┌──

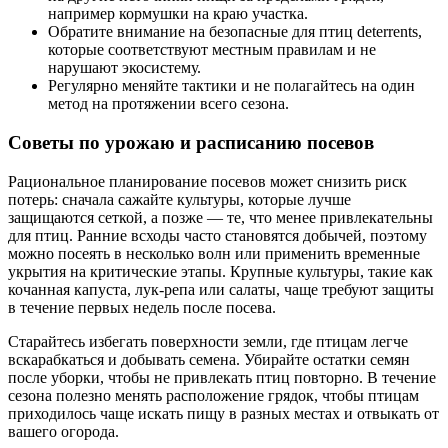
например кормушки на краю участка.
Обратите внимание на безопасные для птиц deterrents,
которые соответствуют местным правилам и не
нарушают экосистему.
Регулярно меняйте тактики и не полагайтесь на один
метод на протяжении всего сезона.
Советы по урожаю и расписанию посевов
Рациональное планирование посевов может снизить риск
потерь: сначала сажайте культуры, которые лучше
защищаются сеткой, а позже — те, что менее привлекательны
для птиц. Ранние всходы часто становятся добычей, поэтому
можно посеять в несколько волн или применить временные
укрытия на критические этапы. Крупные культуры, такие как
кочанная капуста, лук-репа или салаты, чаще требуют защиты
в течение первых недель после посева.
Старайтесь избегать поверхности земли, где птицам легче
вскарабкаться и добывать семена. Убирайте остатки семян
после уборки, чтобы не привлекать птиц повторно. В течение
сезона полезно менять расположение грядок, чтобы птицам
приходилось чаще искать пищу в разных местах и отвыкать от
вашего огорода.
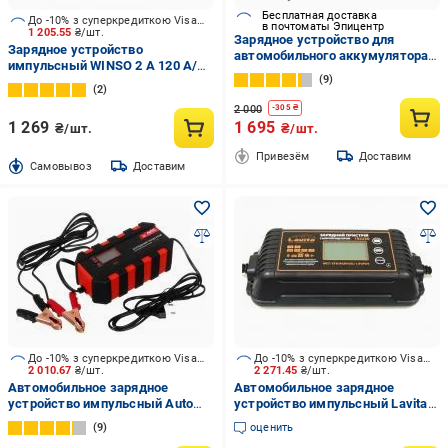
Бесплатная доставка
До -10% з суперкредиткою Visa Вигода
в почтоматы Эпицентр
1 205.55
₴/шт.
Зарядное устройство для
Зарядное устройство
автомобильного аккумулятора
импульсный WINSO 2 А 120 А/
12V 10 A 24 V 5 A
9
год (139700)
автоматическое импульсное с
2
функцией ремонта Желтый
2 000
-
305
₴
(12663875)
1 269
1 695
₴/шт.
₴/шт.
Привезём
Доставим
Cамовывоз
Доставим
До -10% з суперкредиткою Visa Вигода
До -10% з суперкредиткою Visa Вигода
2 010.67
₴/шт.
2 271.45
₴/шт.
Автомобильное зарядное
Автомобильное зарядное
устройство импульсный Auto
устройство импульсный Lavita
Assistance 6-12V (AA-6HF) 6 А
10 А 300 А/год (LA 192230)
9
оценить
120 А/год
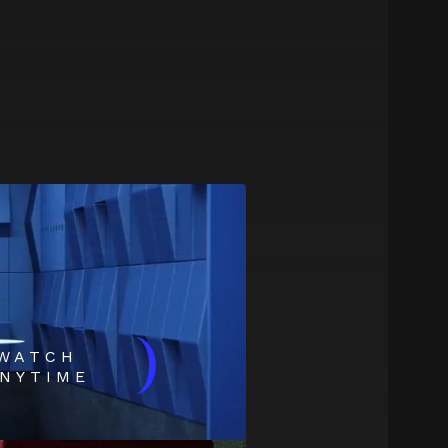
)
WATCH
NYTIME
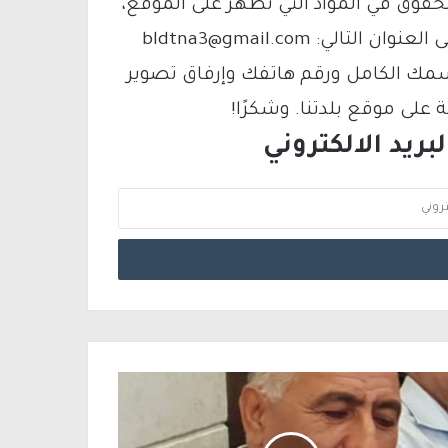
لحقوق في المواد التي تظهر على الموقع،
فيمكنك التواصل معنا عبر البريد الإلكتروني على العنوان التالي: bldtna3@gmail.com
سمك الكامل ورقم هاتفك وإرفاق تصوير
لى موقع بلدتنا. وشكرًا!
ريد الالكتروني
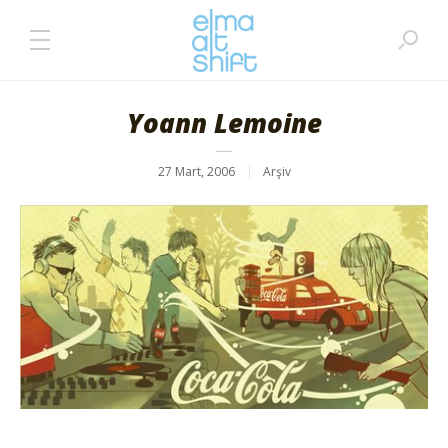
Yoann Lemoine
27 Mart, 2006
Arşiv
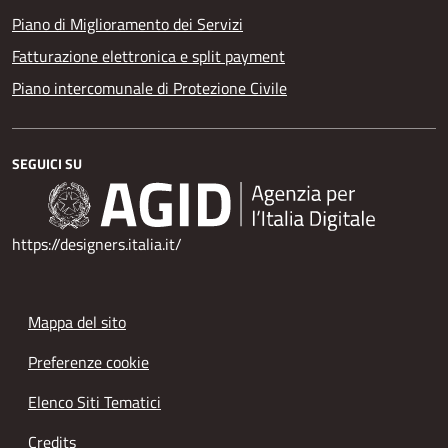
Piano di Miglioramento dei Servizi
Fatturazione elettronica e split payment
Piano intercomunale di Protezione Civile
SEGUICI SU
https://designers.italia.it/
Mappa del sito
Preferenze cookie
Elenco Siti Tematici
Credits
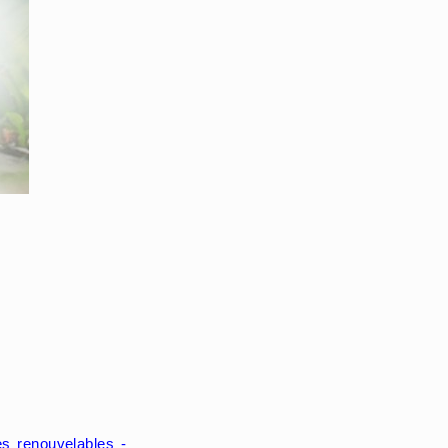
s renouvelables -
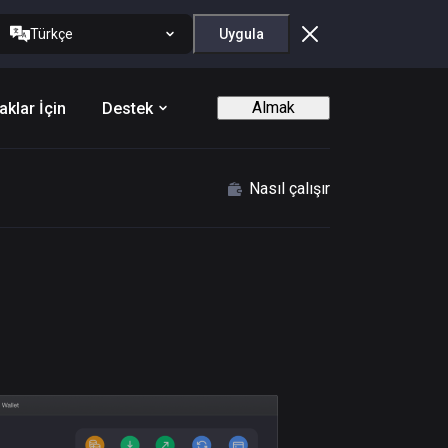
Türkçe
Uygula
Almak
aklar İçin
Destek
Nasıl çalışır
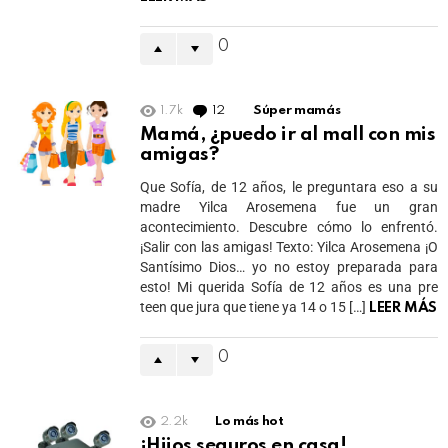
0
1.7k
12
Comments
Súper mamás
Mamá, ¿puedo ir al mall con mis
amigas?
Que Sofía, de 12 años, le preguntara eso a su
madre Yilca Arosemena fue un gran
acontecimiento. Descubre cómo lo enfrentó.
¡Salir con las amigas! Texto: Yilca Arosemena ¡O
Santísimo Dios… yo no estoy preparada para
esto! Mi querida Sofía de 12 años es una pre
teen que jura que tiene ya 14 o 15 […]
LEER MÁS
0
2.2k
Lo más hot
¡Hijos seguros en casa!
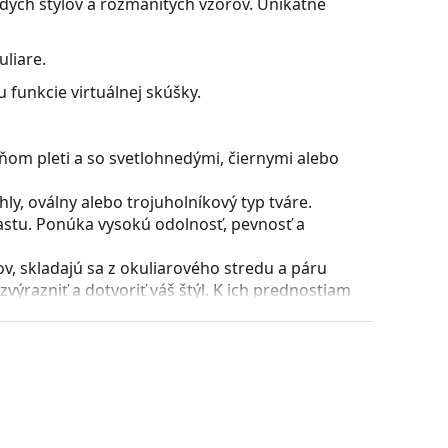
rodých štýlov a rozmanitých vzorov. Unikátne
liare.
 funkcie virtuálnej skúšky.
ňom pleti a so svetlohnedými, čiernymi alebo
y, oválny alebo trojuholníkový typ tváre.
astu. Ponúka vysokú odolnosť, pevnosť a
, skladajú sa z okuliarového stredu a páru
razniť a dotvoriť váš štýl. K ich prednostiam
uliarových šošoviek a predovšetkým ich ochrana
všetky typy okuliarových šošoviek, vrátane tých
puzdra a jeho vyhotovenie sa môžu líšiť.
 čistenie a starostlivosť o okuliare. Niektoré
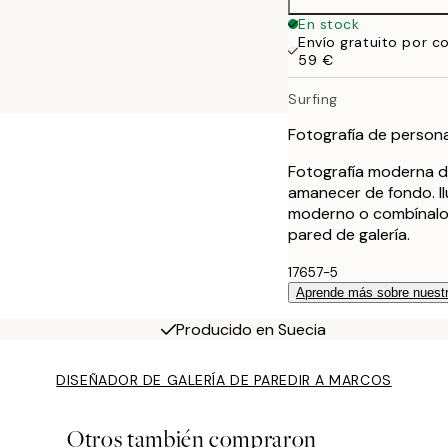
En stock
Envío gratuito por c
59 €
Surfing
Fotografía de person
Fotografía moderna d
amanecer de fondo. I
moderno o combínalo c
pared de galería.
17657-5
Aprende más sobre nuestr
Producido en Suecia
DISEÑADOR DE GALERÍA DE PARED
IR A MARCOS
Otros también compraron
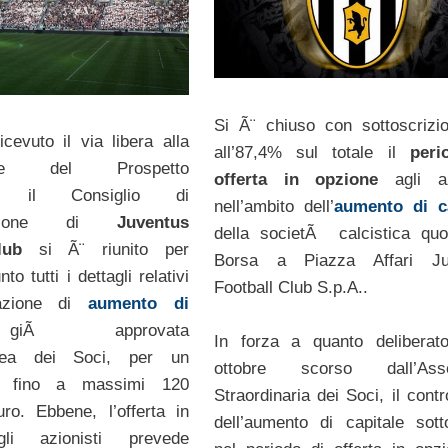
Si Ã¨ chiuso con sottoscrizio
cevuto il via libera alla
all’87,4% sul totale il
peri
ione del Prospetto
offerta in opzione
agli azi
vo, il Consiglio di
nell’ambito dell’
aumento di ca
razione di
Juventus
della societÃ calcistica quo
lub
si Ã¨ riunito per
Borsa a Piazza Affari Ju
to tutti i dettagli relativi
Football Club S.p.A..
razione di
aumento di
giÃ approvata
In forza a quanto deliberat
blea dei Soci, per un
ottobre scorso dall’Ass
re fino a massimi 120
Straordinaria dei Soci, il cont
uro. Ebbene, l’offerta in
dell’aumento di capitale sotto
li azionisti prevede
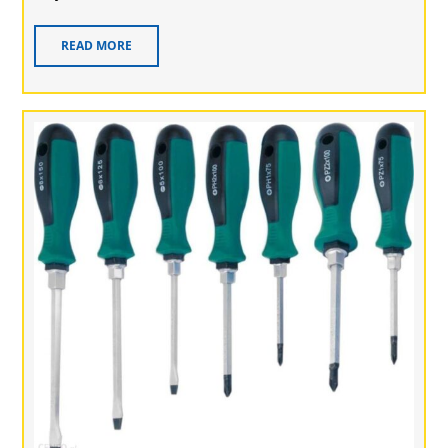
READ MORE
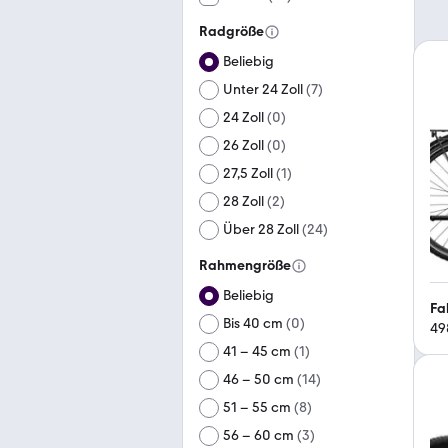
Radgröße
Beliebig
Unter 24 Zoll
(
7
)
24 Zoll
(
0
)
26 Zoll
(
0
)
27,5 Zoll
(
1
)
28 Zoll
(
2
)
Über 28 Zoll
(
24
)
Rahmengröße
Beliebig
Fa
Bis 40 cm
(
0
)
49
41 – 45 cm
(
1
)
46 – 50 cm
(
14
)
51 – 55 cm
(
8
)
56 – 60 cm
(
3
)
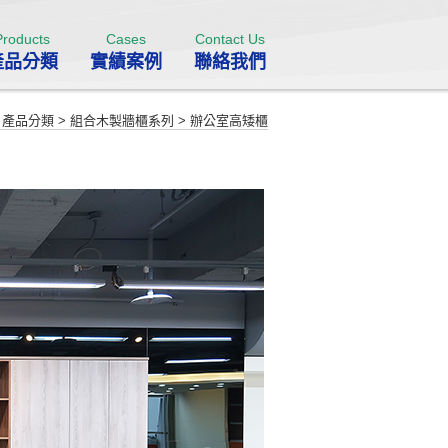
Products
Cases
Contact Us
產品分類
實績案例
聯絡我們
>
產品分類
>
組合木製牆櫃系列
>
辦公室高矮櫃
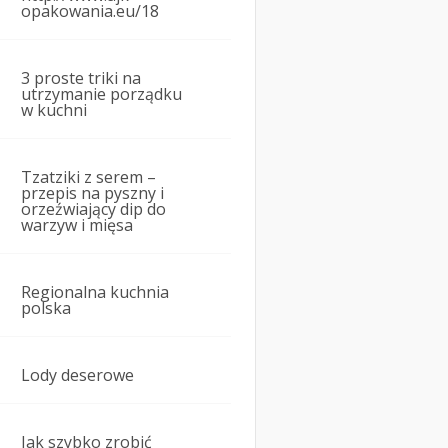
opakowania.eu/18
3 proste triki na
utrzymanie porządku
w kuchni
Tzatziki z serem –
przepis na pyszny i
orzeźwiający dip do
warzyw i mięsa
Regionalna kuchnia
polska
Lody deserowe
Jak szybko zrobić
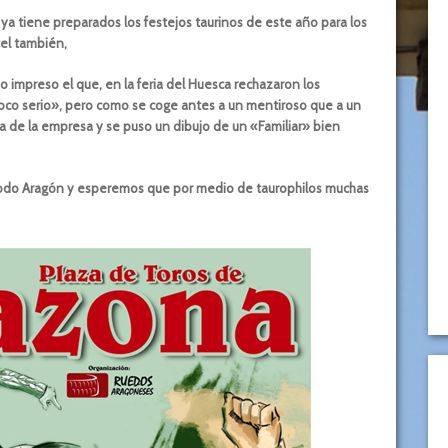
 ya tiene preparados los festejos taurinos de este año para los
tel también,
o impreso el que, en la feria del Huesca rechazaron los
«poco serio», pero como se coge antes a un mentiroso que a un
sta de la empresa y se puso un dibujo de un «Familiar» bien
 todo Aragón y esperemos que por medio de taurophilos muchas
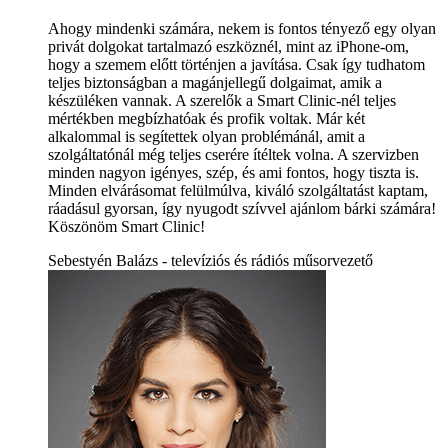
Ahogy mindenki számára, nekem is fontos tényező egy olyan
privát dolgokat tartalmazó eszköznél, mint az iPhone-om,
hogy a szemem előtt történjen a javítása. Csak így tudhatom
teljes biztonságban a magánjellegű dolgaimat, amik a
készüléken vannak. A szerelők a Smart Clinic-nél teljes
mértékben megbízhatóak és profik voltak. Már két
alkalommal is segítettek olyan problémánál, amit a
szolgáltatónál még teljes cserére ítéltek volna. A szervizben
minden nagyon igényes, szép, és ami fontos, hogy tiszta is.
Minden elvárásomat felülmúlva, kiváló szolgáltatást kaptam,
ráadásul gyorsan, így nyugodt szívvel ajánlom bárki számára!
Köszönöm Smart Clinic!
Sebestyén Balázs - televíziós és rádiós műsorvezető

└──

To-do item » The lines to copy are those above that contain "teljes".

Answer »
teljes biztonságban a magánjellegű dolgaimat, amik a
készüléken vannak. A szerelők a Smart Clinic-nél teljes
szolgáltatónál még teljes cserére ítéltek volna. A szervizben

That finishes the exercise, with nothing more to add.